__Problem description__
Please reproduce the entries below exactly, starting at the first line and ending with the line that holds "- delete recipe: dialogue or long press".

__Supplied data__
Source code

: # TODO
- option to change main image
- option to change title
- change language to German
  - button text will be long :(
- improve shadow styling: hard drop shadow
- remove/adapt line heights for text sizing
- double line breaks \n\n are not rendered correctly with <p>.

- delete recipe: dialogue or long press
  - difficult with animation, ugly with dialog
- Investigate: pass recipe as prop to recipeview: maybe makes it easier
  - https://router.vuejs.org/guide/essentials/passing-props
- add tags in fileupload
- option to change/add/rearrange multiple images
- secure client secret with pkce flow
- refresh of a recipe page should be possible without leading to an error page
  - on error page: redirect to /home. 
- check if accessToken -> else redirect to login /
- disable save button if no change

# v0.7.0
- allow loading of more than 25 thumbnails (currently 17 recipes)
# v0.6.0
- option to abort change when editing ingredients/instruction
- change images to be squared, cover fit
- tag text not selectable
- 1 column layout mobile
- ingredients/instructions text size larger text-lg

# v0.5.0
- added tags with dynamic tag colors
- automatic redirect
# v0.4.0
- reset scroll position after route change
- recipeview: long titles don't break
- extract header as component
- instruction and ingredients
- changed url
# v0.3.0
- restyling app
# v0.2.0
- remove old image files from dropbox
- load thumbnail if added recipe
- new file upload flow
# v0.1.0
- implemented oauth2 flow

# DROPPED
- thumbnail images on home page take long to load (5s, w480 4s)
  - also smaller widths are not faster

__Result of the task__
Source code

: # TODO
- option to change main image
- option to change title
- change language to German
  - button text will be long :(
- improve shadow styling: hard drop shadow
- remove/adapt line heights for text sizing
- double line breaks \n\n are not rendered correctly with <p>.

- delete recipe: dialogue or long press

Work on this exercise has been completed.